(Saved entries)
Content starts

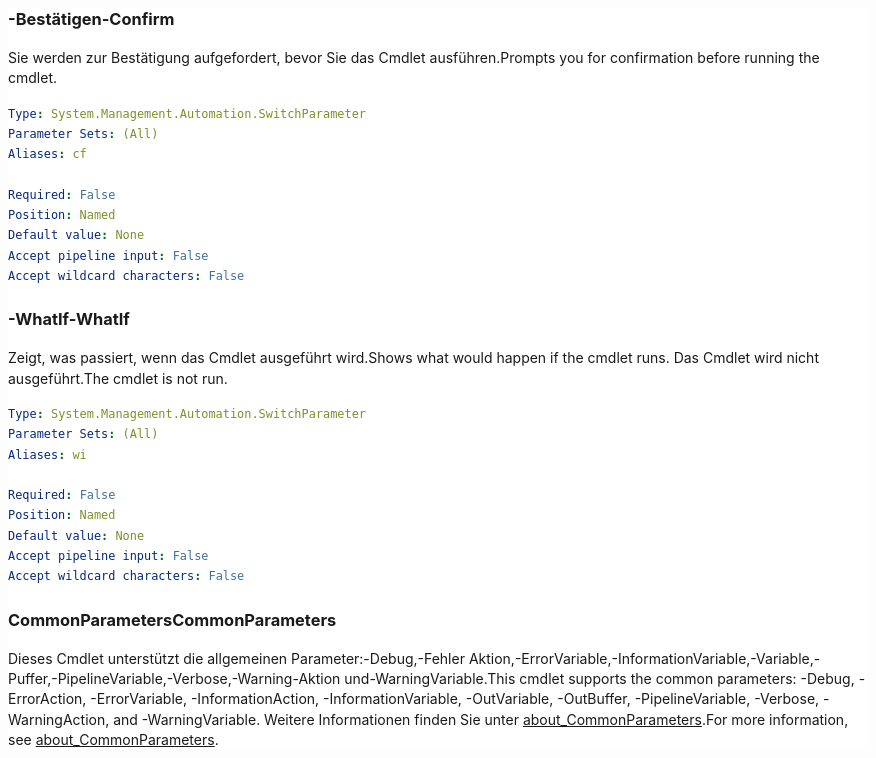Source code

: ### <span data-ttu-id="342de-134">-Bestätigen</span><span class="sxs-lookup"><span data-stu-id="342de-134">-Confirm</span></span>
<span data-ttu-id="342de-135">Sie werden zur Bestätigung aufgefordert, bevor Sie das Cmdlet ausführen.</span><span class="sxs-lookup"><span data-stu-id="342de-135">Prompts you for confirmation before running the cmdlet.</span></span>

```yaml
Type: System.Management.Automation.SwitchParameter
Parameter Sets: (All)
Aliases: cf

Required: False
Position: Named
Default value: None
Accept pipeline input: False
Accept wildcard characters: False

```

### <span data-ttu-id="342de-136">-WhatIf</span><span class="sxs-lookup"><span data-stu-id="342de-136">-WhatIf</span></span>
<span data-ttu-id="342de-137">Zeigt, was passiert, wenn das Cmdlet ausgeführt wird.</span><span class="sxs-lookup"><span data-stu-id="342de-137">Shows what would happen if the cmdlet runs.</span></span>
<span data-ttu-id="342de-138">Das Cmdlet wird nicht ausgeführt.</span><span class="sxs-lookup"><span data-stu-id="342de-138">The cmdlet is not run.</span></span>

```yaml
Type: System.Management.Automation.SwitchParameter
Parameter Sets: (All)
Aliases: wi

Required: False
Position: Named
Default value: None
Accept pipeline input: False
Accept wildcard characters: False

```

### <span data-ttu-id="342de-139">CommonParameters</span><span class="sxs-lookup"><span data-stu-id="342de-139">CommonParameters</span></span>
<span data-ttu-id="342de-140">Dieses Cmdlet unterstützt die allgemeinen Parameter:-Debug,-Fehler Aktion,-ErrorVariable,-InformationVariable,-Variable,-Puffer,-PipelineVariable,-Verbose,-Warning-Aktion und-WarningVariable.</span><span class="sxs-lookup"><span data-stu-id="342de-140">This cmdlet supports the common parameters: -Debug, -ErrorAction, -ErrorVariable, -InformationAction, -InformationVariable, -OutVariable, -OutBuffer, -PipelineVariable, -Verbose, -WarningAction, and -WarningVariable.</span></span> <span data-ttu-id="342de-141">Weitere Informationen finden Sie unter [about_CommonParameters](http://go.microsoft.com/fwlink/?LinkID=113216).</span><span class="sxs-lookup"><span data-stu-id="342de-141">For more information, see [about_CommonParameters](http://go.microsoft.com/fwlink/?LinkID=113216).</span></span>
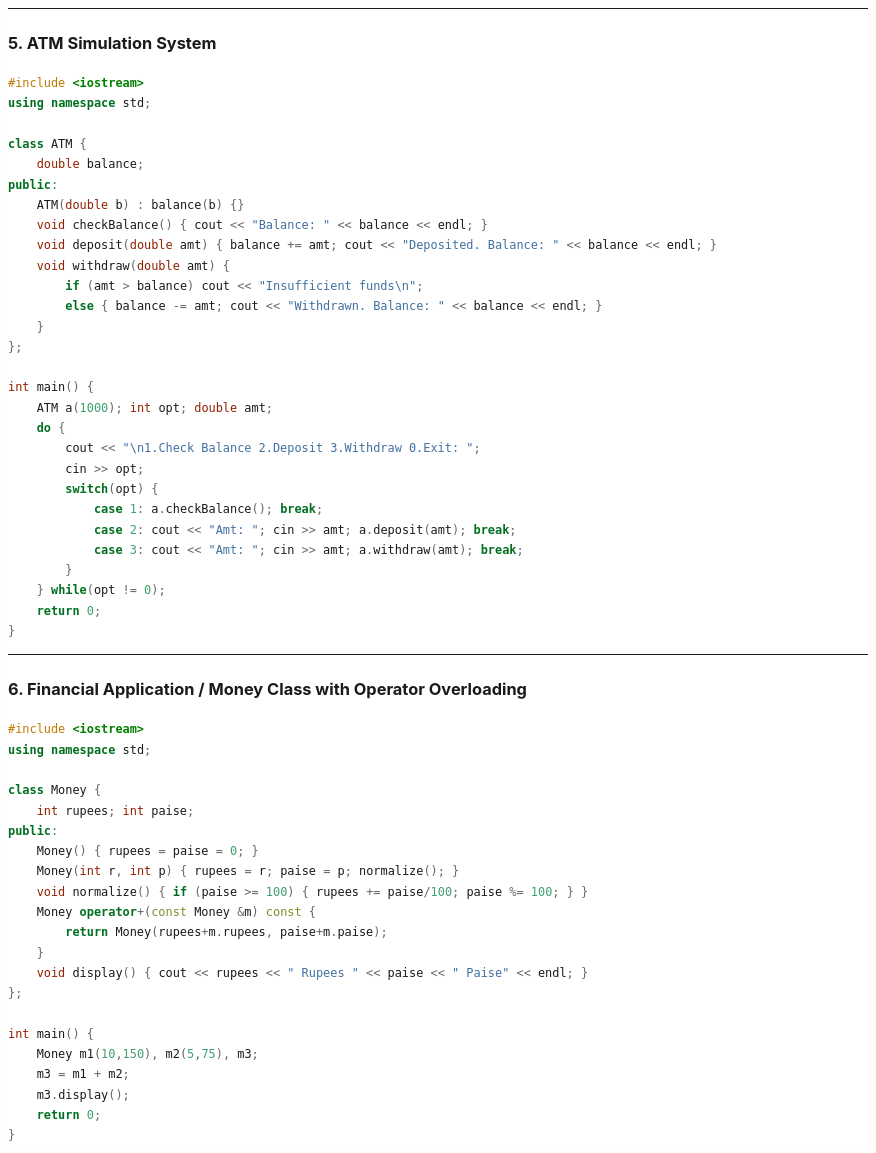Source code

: 
***

### 5. ATM Simulation System

```cpp
#include <iostream>
using namespace std;

class ATM {
    double balance;
public:
    ATM(double b) : balance(b) {}
    void checkBalance() { cout << "Balance: " << balance << endl; }
    void deposit(double amt) { balance += amt; cout << "Deposited. Balance: " << balance << endl; }
    void withdraw(double amt) {
        if (amt > balance) cout << "Insufficient funds\n";
        else { balance -= amt; cout << "Withdrawn. Balance: " << balance << endl; }
    }
};

int main() {
    ATM a(1000); int opt; double amt;
    do {
        cout << "\n1.Check Balance 2.Deposit 3.Withdraw 0.Exit: ";
        cin >> opt;
        switch(opt) {
            case 1: a.checkBalance(); break;
            case 2: cout << "Amt: "; cin >> amt; a.deposit(amt); break;
            case 3: cout << "Amt: "; cin >> amt; a.withdraw(amt); break;
        }
    } while(opt != 0);
    return 0;
}
```


***

### 6. Financial Application / Money Class with Operator Overloading

```cpp
#include <iostream>
using namespace std;

class Money {
    int rupees; int paise;
public:
    Money() { rupees = paise = 0; }
    Money(int r, int p) { rupees = r; paise = p; normalize(); }
    void normalize() { if (paise >= 100) { rupees += paise/100; paise %= 100; } }
    Money operator+(const Money &m) const {
        return Money(rupees+m.rupees, paise+m.paise);
    }
    void display() { cout << rupees << " Rupees " << paise << " Paise" << endl; }
};

int main() {
    Money m1(10,150), m2(5,75), m3;
    m3 = m1 + m2;
    m3.display();
    return 0;
}
```

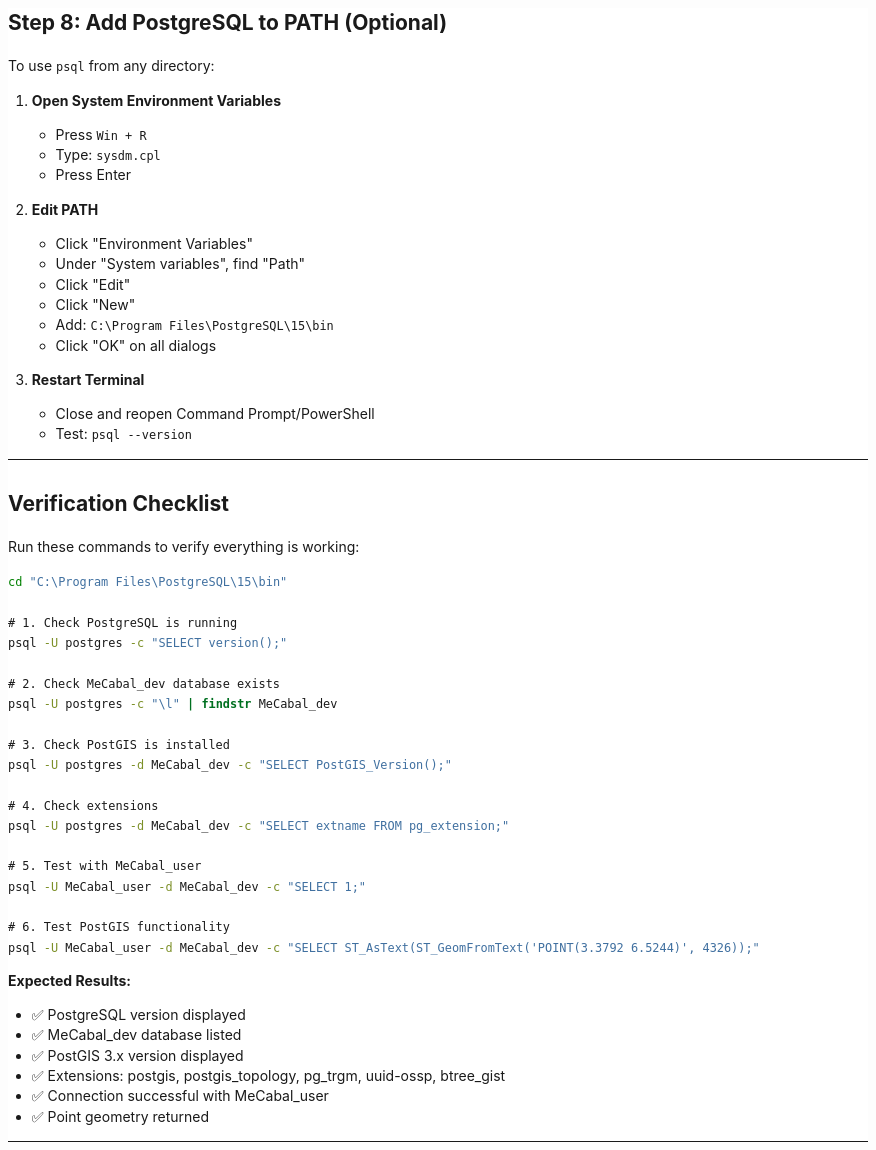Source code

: ## Step 8: Add PostgreSQL to PATH (Optional)

To use `psql` from any directory:

1. **Open System Environment Variables**
   - Press `Win + R`
   - Type: `sysdm.cpl`
   - Press Enter

2. **Edit PATH**
   - Click "Environment Variables"
   - Under "System variables", find "Path"
   - Click "Edit"
   - Click "New"
   - Add: `C:\Program Files\PostgreSQL\15\bin`
   - Click "OK" on all dialogs

3. **Restart Terminal**
   - Close and reopen Command Prompt/PowerShell
   - Test: `psql --version`

---

## Verification Checklist

Run these commands to verify everything is working:

```cmd
cd "C:\Program Files\PostgreSQL\15\bin"

# 1. Check PostgreSQL is running
psql -U postgres -c "SELECT version();"

# 2. Check MeCabal_dev database exists
psql -U postgres -c "\l" | findstr MeCabal_dev

# 3. Check PostGIS is installed
psql -U postgres -d MeCabal_dev -c "SELECT PostGIS_Version();"

# 4. Check extensions
psql -U postgres -d MeCabal_dev -c "SELECT extname FROM pg_extension;"

# 5. Test with MeCabal_user
psql -U MeCabal_user -d MeCabal_dev -c "SELECT 1;"

# 6. Test PostGIS functionality
psql -U MeCabal_user -d MeCabal_dev -c "SELECT ST_AsText(ST_GeomFromText('POINT(3.3792 6.5244)', 4326));"
```

**Expected Results:**
- ✅ PostgreSQL version displayed
- ✅ MeCabal_dev database listed
- ✅ PostGIS 3.x version displayed
- ✅ Extensions: postgis, postgis_topology, pg_trgm, uuid-ossp, btree_gist
- ✅ Connection successful with MeCabal_user
- ✅ Point geometry returned

---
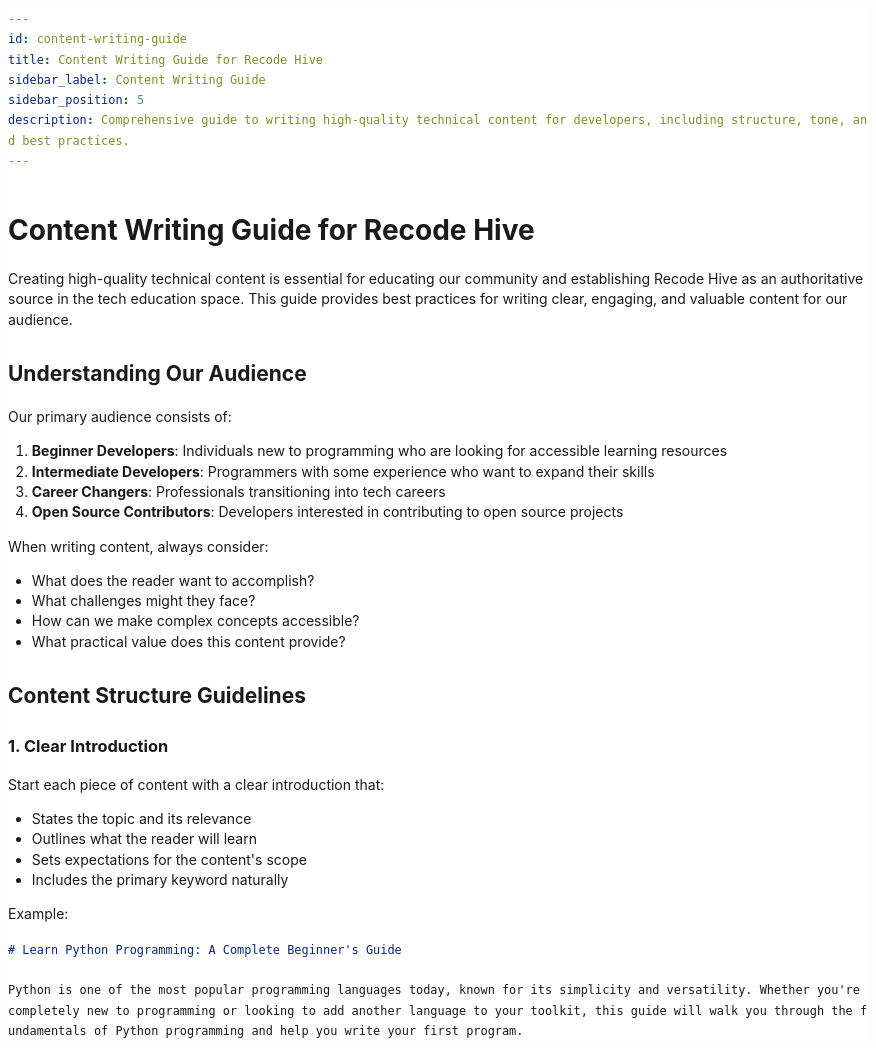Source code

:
 ```yaml
---
id: content-writing-guide
title: Content Writing Guide for Recode Hive
sidebar_label: Content Writing Guide
sidebar_position: 5
description: Comprehensive guide to writing high-quality technical content for developers, including structure, tone, and best practices.
---
```


# Content Writing Guide for Recode Hive

Creating high-quality technical content is essential for educating our community and establishing Recode Hive as an authoritative source in the tech education space. This guide provides best practices for writing clear, engaging, and valuable content for our audience.

## Understanding Our Audience

Our primary audience consists of:

1. **Beginner Developers**: Individuals new to programming who are looking for accessible learning resources
2. **Intermediate Developers**: Programmers with some experience who want to expand their skills
3. **Career Changers**: Professionals transitioning into tech careers
4. **Open Source Contributors**: Developers interested in contributing to open source projects

When writing content, always consider:
- What does the reader want to accomplish?
- What challenges might they face?
- How can we make complex concepts accessible?
- What practical value does this content provide?

## Content Structure Guidelines

### 1. Clear Introduction

Start each piece of content with a clear introduction that:
- States the topic and its relevance
- Outlines what the reader will learn
- Sets expectations for the content's scope
- Includes the primary keyword naturally

Example:
```markdown
# Learn Python Programming: A Complete Beginner's Guide

Python is one of the most popular programming languages today, known for its simplicity and versatility. Whether you're completely new to programming or looking to add another language to your toolkit, this guide will walk you through the fundamentals of Python programming and help you write your first program.
```
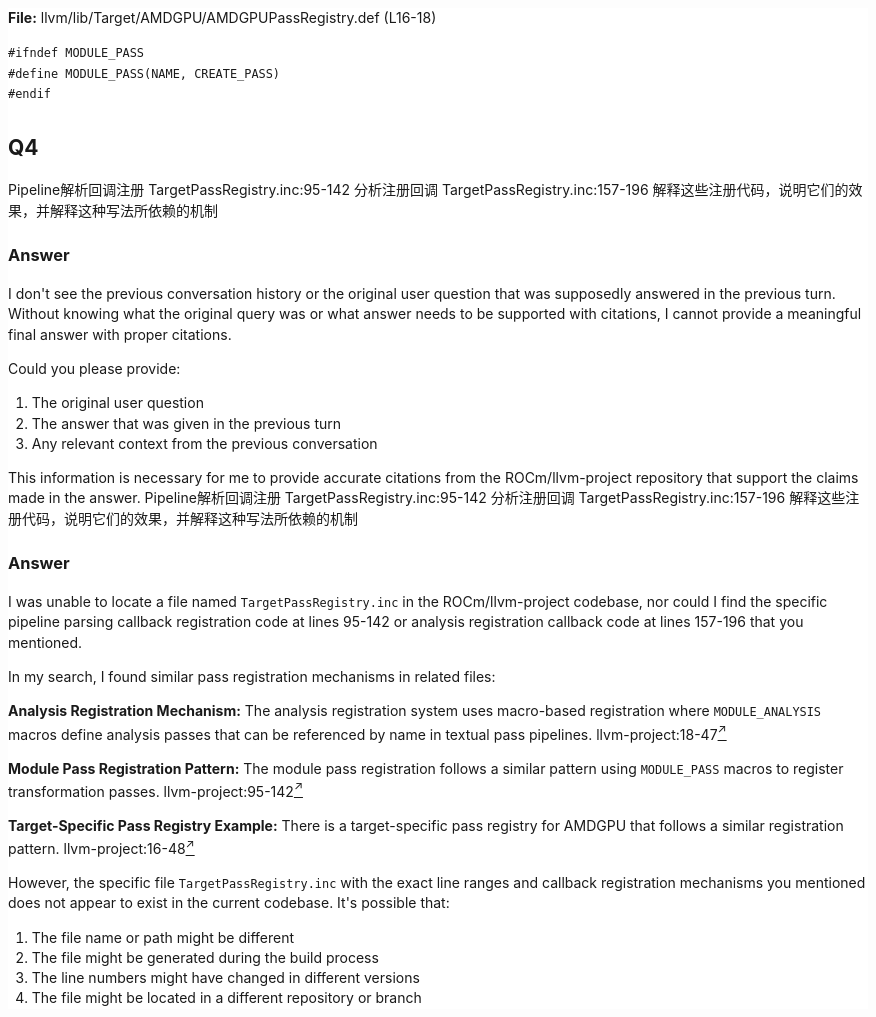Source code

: <a name="block_51"></a>**File:** llvm/lib/Target/AMDGPU/AMDGPUPassRegistry.def (L16-18)

```text
#ifndef MODULE_PASS
#define MODULE_PASS(NAME, CREATE_PASS)
#endif
```

## Q4

Pipeline解析回调注册 TargetPassRegistry.inc:95-142 分析注册回调 TargetPassRegistry.inc:157-196 解释这些注册代码，说明它们的效果，并解释这种写法所依赖的机制


### Answer

I don't see the previous conversation history or the original user question that was supposedly answered in the previous turn. Without knowing what the original query was or what answer needs to be supported with citations, I cannot provide a meaningful final answer with proper citations.

Could you please provide:
1. The original user question
2. The answer that was given in the previous turn
3. Any relevant context from the previous conversation

This information is necessary for me to provide accurate citations from the ROCm/llvm-project repository that support the claims made in the answer.
Pipeline解析回调注册 TargetPassRegistry.inc:95-142 分析注册回调 TargetPassRegistry.inc:157-196 解释这些注册代码，说明它们的效果，并解释这种写法所依赖的机制


### Answer

I was unable to locate a file named `TargetPassRegistry.inc` in the ROCm/llvm-project codebase, nor could I find the specific pipeline parsing callback registration code at lines 95-142 or analysis registration callback code at lines 157-196 that you mentioned.

In my search, I found similar pass registration mechanisms in related files:

**Analysis Registration Mechanism:**
<a name="ref-block_52"></a>The analysis registration system uses macro-based registration where `MODULE_ANALYSIS` macros define analysis passes that can be referenced by name in textual pass pipelines. llvm-project:18-47[<sup>↗</sup>](#block_52) 

**Module Pass Registration Pattern:**
<a name="ref-block_8"></a>The module pass registration follows a similar pattern using `MODULE_PASS` macros to register transformation passes. llvm-project:95-142[<sup>↗</sup>](#block_8) 

**Target-Specific Pass Registry Example:**
<a name="ref-block_54"></a>There is a target-specific pass registry for AMDGPU that follows a similar registration pattern. llvm-project:16-48[<sup>↗</sup>](#block_54) 

However, the specific file `TargetPassRegistry.inc` with the exact line ranges and callback registration mechanisms you mentioned does not appear to exist in the current codebase. It's possible that:

1. The file name or path might be different
2. The file might be generated during the build process
3. The line numbers might have changed in different versions
4. The file might be located in a different repository or branch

Content ends

● **Exercise requirements**: Word for word, write out the lines above running from the one with "to PATH (Optional)" up to and including the one with "# Content Writing Guide for Recode Hive". Drop any picture.

● **Expected answer**:
: ## Step 8: Add PostgreSQL to PATH (Optional)

To use `psql` from any directory:

1. **Open System Environment Variables**
   - Press `Win + R`
   - Type: `sysdm.cpl`
   - Press Enter

2. **Edit PATH**
   - Click "Environment Variables"
   - Under "System variables", find "Path"
   - Click "Edit"
   - Click "New"
   - Add: `C:\Program Files\PostgreSQL\15\bin`
   - Click "OK" on all dialogs

3. **Restart Terminal**
   - Close and reopen Command Prompt/PowerShell
   - Test: `psql --version`

---

## Verification Checklist

Run these commands to verify everything is working:

```cmd
cd "C:\Program Files\PostgreSQL\15\bin"

# 1. Check PostgreSQL is running
psql -U postgres -c "SELECT version();"

# 2. Check MeCabal_dev database exists
psql -U postgres -c "\l" | findstr MeCabal_dev

# 3. Check PostGIS is installed
psql -U postgres -d MeCabal_dev -c "SELECT PostGIS_Version();"

# 4. Check extensions
psql -U postgres -d MeCabal_dev -c "SELECT extname FROM pg_extension;"

# 5. Test with MeCabal_user
psql -U MeCabal_user -d MeCabal_dev -c "SELECT 1;"

# 6. Test PostGIS functionality
psql -U MeCabal_user -d MeCabal_dev -c "SELECT ST_AsText(ST_GeomFromText('POINT(3.3792 6.5244)', 4326));"
```

**Expected Results:**
- ✅ PostgreSQL version displayed
- ✅ MeCabal_dev database listed
- ✅ PostGIS 3.x version displayed
- ✅ Extensions: postgis, postgis_topology, pg_trgm, uuid-ossp, btree_gist
- ✅ Connection successful with MeCabal_user
- ✅ Point geometry returned

---
Source code

:
 ```yaml
---
id: content-writing-guide
title: Content Writing Guide for Recode Hive
sidebar_label: Content Writing Guide
sidebar_position: 5
description: Comprehensive guide to writing high-quality technical content for developers, including structure, tone, and best practices.
---
```


# Content Writing Guide for Recode Hive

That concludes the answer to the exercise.